> **ABOUT THIS EXERCISE**: Output only the lines of the entries that follow, starting at the one with "M 0,4 C 115,12" and running down to the one with "M 2064,428 L 2158,411", both included and unchanged.

> **DATA RECORDS**:
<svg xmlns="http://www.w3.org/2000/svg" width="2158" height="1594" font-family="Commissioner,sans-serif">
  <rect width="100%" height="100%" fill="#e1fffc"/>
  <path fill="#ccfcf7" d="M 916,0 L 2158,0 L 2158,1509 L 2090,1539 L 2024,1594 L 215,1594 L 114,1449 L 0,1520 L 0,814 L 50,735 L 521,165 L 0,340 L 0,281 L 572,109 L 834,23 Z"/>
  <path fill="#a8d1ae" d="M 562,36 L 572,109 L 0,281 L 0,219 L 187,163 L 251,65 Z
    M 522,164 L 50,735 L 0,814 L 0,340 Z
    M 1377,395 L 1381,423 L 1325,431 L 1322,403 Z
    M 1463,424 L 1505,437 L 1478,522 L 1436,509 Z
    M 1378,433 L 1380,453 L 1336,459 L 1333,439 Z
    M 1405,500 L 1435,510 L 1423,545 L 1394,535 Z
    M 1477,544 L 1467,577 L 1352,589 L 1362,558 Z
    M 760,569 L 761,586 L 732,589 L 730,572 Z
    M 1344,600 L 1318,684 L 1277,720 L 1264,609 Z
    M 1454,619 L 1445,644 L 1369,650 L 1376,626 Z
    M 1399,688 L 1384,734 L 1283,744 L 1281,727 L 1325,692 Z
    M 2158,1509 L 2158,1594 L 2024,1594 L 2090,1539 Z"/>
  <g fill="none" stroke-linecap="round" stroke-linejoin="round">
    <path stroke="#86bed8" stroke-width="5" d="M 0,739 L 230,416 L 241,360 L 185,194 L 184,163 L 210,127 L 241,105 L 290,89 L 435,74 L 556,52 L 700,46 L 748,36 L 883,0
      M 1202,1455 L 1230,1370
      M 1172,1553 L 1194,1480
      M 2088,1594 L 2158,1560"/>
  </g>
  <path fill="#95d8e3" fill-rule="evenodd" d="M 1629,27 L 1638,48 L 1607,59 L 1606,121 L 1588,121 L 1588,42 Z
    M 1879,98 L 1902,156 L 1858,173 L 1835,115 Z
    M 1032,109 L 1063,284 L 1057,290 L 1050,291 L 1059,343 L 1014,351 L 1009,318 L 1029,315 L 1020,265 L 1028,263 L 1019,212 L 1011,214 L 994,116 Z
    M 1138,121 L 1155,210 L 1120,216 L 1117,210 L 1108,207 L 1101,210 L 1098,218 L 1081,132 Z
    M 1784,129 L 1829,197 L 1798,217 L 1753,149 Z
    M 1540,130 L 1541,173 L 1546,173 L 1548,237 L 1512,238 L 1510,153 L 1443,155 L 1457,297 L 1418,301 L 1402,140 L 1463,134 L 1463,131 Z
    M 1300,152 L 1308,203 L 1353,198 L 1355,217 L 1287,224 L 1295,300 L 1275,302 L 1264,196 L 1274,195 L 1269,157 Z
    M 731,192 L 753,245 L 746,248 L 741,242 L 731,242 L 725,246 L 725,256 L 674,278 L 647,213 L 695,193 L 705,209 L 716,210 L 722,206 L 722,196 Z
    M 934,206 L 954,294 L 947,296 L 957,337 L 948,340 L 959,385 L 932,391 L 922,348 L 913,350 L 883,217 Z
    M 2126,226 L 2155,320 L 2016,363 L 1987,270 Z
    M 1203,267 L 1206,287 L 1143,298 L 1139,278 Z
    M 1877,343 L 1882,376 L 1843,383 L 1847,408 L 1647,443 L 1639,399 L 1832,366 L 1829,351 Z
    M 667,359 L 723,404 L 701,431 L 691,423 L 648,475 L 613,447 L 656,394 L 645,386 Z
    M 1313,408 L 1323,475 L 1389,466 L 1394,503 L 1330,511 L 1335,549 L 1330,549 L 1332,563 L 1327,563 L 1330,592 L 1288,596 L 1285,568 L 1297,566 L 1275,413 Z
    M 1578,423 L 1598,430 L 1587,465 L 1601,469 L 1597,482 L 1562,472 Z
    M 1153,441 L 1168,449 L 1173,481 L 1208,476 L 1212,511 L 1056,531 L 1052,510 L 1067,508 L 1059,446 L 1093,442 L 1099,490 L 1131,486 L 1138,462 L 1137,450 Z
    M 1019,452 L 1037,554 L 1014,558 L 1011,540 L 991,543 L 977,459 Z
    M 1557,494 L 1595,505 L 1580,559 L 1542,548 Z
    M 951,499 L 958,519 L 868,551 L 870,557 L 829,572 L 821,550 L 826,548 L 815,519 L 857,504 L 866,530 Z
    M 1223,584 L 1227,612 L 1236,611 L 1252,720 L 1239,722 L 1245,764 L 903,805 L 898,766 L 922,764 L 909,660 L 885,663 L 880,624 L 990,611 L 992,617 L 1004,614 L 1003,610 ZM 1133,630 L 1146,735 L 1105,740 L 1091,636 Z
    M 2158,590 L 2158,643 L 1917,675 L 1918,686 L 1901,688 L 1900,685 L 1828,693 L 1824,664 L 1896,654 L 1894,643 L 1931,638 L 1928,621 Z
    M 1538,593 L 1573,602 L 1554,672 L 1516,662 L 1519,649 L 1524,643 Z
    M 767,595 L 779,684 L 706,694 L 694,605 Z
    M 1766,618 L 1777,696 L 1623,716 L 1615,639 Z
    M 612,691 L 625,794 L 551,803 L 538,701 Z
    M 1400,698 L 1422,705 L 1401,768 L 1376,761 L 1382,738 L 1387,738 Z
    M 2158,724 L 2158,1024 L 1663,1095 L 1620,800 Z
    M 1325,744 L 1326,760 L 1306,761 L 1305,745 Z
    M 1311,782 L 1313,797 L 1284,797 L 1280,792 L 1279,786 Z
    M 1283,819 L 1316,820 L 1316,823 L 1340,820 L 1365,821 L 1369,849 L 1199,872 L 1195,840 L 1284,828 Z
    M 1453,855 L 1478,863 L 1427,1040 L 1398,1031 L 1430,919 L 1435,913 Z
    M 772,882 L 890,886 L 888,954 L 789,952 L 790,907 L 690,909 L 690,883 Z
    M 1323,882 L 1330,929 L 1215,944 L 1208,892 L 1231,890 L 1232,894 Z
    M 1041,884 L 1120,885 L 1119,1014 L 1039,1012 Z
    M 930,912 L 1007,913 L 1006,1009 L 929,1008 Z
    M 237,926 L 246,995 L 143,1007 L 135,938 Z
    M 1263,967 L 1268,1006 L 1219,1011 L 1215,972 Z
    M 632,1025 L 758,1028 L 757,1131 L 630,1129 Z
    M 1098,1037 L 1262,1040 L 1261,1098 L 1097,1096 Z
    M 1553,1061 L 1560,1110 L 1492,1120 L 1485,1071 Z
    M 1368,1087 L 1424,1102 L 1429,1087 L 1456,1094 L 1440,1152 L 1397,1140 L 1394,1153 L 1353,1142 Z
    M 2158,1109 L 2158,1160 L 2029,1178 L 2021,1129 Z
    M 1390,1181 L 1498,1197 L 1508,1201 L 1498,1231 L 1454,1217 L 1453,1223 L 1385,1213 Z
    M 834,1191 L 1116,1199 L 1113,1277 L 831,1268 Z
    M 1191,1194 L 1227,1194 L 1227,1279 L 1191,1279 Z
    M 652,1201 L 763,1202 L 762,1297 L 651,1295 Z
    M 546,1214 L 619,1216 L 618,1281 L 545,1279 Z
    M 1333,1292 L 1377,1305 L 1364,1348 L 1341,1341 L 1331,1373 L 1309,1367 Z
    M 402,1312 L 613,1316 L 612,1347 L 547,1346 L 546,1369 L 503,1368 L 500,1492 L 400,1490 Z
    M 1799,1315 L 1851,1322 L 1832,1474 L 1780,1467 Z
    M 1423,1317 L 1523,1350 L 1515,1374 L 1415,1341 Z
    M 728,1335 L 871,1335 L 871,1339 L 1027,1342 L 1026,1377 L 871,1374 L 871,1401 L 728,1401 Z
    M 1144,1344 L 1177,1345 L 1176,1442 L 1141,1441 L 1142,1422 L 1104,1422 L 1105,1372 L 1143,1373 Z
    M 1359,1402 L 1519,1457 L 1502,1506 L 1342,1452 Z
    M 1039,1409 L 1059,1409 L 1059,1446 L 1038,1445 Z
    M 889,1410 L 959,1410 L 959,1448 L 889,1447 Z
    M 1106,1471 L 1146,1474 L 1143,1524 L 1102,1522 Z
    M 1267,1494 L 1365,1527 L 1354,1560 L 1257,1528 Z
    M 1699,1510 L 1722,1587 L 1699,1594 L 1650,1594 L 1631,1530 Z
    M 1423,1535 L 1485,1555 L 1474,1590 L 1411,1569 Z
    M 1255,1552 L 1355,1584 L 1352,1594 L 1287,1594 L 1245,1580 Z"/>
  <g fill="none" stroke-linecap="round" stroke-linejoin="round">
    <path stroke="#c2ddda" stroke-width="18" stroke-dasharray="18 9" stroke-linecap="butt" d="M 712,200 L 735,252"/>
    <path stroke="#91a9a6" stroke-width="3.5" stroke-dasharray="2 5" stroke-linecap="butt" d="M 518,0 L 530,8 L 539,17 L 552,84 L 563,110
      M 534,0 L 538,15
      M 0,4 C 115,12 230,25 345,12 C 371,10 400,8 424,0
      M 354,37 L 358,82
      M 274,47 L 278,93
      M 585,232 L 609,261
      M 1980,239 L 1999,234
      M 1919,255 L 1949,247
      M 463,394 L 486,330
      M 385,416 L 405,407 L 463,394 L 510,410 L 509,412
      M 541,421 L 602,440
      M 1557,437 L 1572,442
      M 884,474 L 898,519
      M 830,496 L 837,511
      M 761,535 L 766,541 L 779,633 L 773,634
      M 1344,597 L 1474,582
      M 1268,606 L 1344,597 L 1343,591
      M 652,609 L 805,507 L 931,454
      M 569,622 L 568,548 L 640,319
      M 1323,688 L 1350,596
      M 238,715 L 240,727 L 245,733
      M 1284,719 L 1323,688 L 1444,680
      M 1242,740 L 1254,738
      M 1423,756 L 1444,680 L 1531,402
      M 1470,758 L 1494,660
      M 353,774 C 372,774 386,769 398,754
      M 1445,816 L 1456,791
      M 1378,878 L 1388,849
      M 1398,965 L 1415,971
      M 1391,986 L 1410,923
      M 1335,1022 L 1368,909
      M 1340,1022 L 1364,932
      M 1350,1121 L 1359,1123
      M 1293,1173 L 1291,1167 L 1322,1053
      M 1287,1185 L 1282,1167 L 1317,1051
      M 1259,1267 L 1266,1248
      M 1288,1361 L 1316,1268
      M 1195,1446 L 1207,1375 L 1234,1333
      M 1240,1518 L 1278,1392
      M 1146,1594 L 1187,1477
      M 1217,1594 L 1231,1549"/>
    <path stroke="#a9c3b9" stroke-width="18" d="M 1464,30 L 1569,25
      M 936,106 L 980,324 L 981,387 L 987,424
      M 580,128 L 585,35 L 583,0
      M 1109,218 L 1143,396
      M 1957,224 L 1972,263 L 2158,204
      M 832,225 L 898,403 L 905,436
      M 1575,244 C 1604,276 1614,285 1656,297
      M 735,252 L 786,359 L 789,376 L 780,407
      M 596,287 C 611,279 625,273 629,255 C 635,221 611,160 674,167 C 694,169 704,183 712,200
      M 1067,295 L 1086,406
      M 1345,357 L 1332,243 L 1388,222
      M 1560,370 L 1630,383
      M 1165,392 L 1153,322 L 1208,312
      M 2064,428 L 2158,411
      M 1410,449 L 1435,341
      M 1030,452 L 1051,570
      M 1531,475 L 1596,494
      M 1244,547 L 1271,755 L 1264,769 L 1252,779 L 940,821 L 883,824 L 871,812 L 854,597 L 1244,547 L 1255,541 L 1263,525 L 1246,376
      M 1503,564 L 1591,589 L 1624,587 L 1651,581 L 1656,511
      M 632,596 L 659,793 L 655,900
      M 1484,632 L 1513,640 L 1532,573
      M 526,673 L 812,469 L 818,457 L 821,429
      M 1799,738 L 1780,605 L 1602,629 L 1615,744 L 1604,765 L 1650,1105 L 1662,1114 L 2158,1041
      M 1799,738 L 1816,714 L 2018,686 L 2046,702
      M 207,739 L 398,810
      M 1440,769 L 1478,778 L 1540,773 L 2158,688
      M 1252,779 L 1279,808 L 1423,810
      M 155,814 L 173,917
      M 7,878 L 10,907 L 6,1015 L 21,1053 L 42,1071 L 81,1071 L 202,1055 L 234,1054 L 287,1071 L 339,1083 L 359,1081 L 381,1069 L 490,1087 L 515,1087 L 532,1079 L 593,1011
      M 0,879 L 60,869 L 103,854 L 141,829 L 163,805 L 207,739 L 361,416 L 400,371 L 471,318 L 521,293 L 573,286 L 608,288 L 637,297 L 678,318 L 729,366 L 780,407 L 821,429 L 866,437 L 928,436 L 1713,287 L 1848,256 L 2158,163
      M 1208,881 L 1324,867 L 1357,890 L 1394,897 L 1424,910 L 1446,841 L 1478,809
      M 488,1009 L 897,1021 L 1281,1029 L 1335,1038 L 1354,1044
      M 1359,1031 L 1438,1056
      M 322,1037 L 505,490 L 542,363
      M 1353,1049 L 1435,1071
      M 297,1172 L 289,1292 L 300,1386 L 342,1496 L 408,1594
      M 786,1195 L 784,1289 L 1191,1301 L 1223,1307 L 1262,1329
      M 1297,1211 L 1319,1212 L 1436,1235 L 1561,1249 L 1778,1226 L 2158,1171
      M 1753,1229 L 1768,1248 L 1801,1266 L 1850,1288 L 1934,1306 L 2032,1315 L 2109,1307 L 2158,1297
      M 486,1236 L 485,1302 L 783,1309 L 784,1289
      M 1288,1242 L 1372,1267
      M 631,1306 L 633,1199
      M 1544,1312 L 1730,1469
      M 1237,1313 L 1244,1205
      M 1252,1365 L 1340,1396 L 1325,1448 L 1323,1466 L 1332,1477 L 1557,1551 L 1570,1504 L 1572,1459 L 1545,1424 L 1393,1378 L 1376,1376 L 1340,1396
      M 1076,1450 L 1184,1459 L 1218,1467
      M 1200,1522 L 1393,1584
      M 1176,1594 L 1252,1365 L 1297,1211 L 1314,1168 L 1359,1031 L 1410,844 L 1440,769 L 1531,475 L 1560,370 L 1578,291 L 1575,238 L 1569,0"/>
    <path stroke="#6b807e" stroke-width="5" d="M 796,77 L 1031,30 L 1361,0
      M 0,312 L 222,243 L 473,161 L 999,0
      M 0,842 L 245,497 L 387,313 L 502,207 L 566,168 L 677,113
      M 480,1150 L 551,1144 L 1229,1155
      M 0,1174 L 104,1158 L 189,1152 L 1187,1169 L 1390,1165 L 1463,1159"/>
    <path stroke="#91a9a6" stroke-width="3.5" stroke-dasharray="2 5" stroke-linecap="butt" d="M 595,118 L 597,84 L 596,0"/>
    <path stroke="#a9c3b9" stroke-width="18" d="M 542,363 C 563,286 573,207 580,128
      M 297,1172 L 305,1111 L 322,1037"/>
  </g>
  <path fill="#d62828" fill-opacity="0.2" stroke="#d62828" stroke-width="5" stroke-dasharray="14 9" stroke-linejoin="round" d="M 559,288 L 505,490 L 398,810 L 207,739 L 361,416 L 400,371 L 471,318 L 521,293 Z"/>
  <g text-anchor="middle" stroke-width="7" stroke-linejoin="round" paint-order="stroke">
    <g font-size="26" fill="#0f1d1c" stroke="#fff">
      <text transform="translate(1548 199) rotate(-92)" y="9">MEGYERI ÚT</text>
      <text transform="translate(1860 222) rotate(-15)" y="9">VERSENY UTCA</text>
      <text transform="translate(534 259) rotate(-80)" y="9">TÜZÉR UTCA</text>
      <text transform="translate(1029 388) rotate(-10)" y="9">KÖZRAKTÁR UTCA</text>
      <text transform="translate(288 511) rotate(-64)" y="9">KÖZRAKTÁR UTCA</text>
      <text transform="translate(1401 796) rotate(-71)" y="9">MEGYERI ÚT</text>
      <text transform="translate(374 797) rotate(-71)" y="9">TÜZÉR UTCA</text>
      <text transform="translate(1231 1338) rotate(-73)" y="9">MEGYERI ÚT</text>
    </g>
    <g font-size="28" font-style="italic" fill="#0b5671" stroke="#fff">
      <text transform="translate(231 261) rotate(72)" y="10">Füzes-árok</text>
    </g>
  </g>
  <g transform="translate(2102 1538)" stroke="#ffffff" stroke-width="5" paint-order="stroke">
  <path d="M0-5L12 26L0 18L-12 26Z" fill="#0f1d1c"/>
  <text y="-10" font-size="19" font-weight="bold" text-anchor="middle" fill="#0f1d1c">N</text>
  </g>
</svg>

> **REPLY**:
      M 0,4 C 115,12 230,25 345,12 C 371,10 400,8 424,0
      M 354,37 L 358,82
      M 274,47 L 278,93
      M 585,232 L 609,261
      M 1980,239 L 1999,234
      M 1919,255 L 1949,247
      M 463,394 L 486,330
      M 385,416 L 405,407 L 463,394 L 510,410 L 509,412
      M 541,421 L 602,440
      M 1557,437 L 1572,442
      M 884,474 L 898,519
      M 830,496 L 837,511
      M 761,535 L 766,541 L 779,633 L 773,634
      M 1344,597 L 1474,582
      M 1268,606 L 1344,597 L 1343,591
      M 652,609 L 805,507 L 931,454
      M 569,622 L 568,548 L 640,319
      M 1323,688 L 1350,596
      M 238,715 L 240,727 L 245,733
      M 1284,719 L 1323,688 L 1444,680
      M 1242,740 L 1254,738
      M 1423,756 L 1444,680 L 1531,402
      M 1470,758 L 1494,660
      M 353,774 C 372,774 386,769 398,754
      M 1445,816 L 1456,791
      M 1378,878 L 1388,849
      M 1398,965 L 1415,971
      M 1391,986 L 1410,923
      M 1335,1022 L 1368,909
      M 1340,1022 L 1364,932
      M 1350,1121 L 1359,1123
      M 1293,1173 L 1291,1167 L 1322,1053
      M 1287,1185 L 1282,1167 L 1317,1051
      M 1259,1267 L 1266,1248
      M 1288,1361 L 1316,1268
      M 1195,1446 L 1207,1375 L 1234,1333
      M 1240,1518 L 1278,1392
      M 1146,1594 L 1187,1477
      M 1217,1594 L 1231,1549"/>
    <path stroke="#a9c3b9" stroke-width="18" d="M 1464,30 L 1569,25
      M 936,106 L 980,324 L 981,387 L 987,424
      M 580,128 L 585,35 L 583,0
      M 1109,218 L 1143,396
      M 1957,224 L 1972,263 L 2158,204
      M 832,225 L 898,403 L 905,436
      M 1575,244 C 1604,276 1614,285 1656,297
      M 735,252 L 786,359 L 789,376 L 780,407
      M 596,287 C 611,279 625,273 629,255 C 635,221 611,160 674,167 C 694,169 704,183 712,200
      M 1067,295 L 1086,406
      M 1345,357 L 1332,243 L 1388,222
      M 1560,370 L 1630,383
      M 1165,392 L 1153,322 L 1208,312
      M 2064,428 L 2158,411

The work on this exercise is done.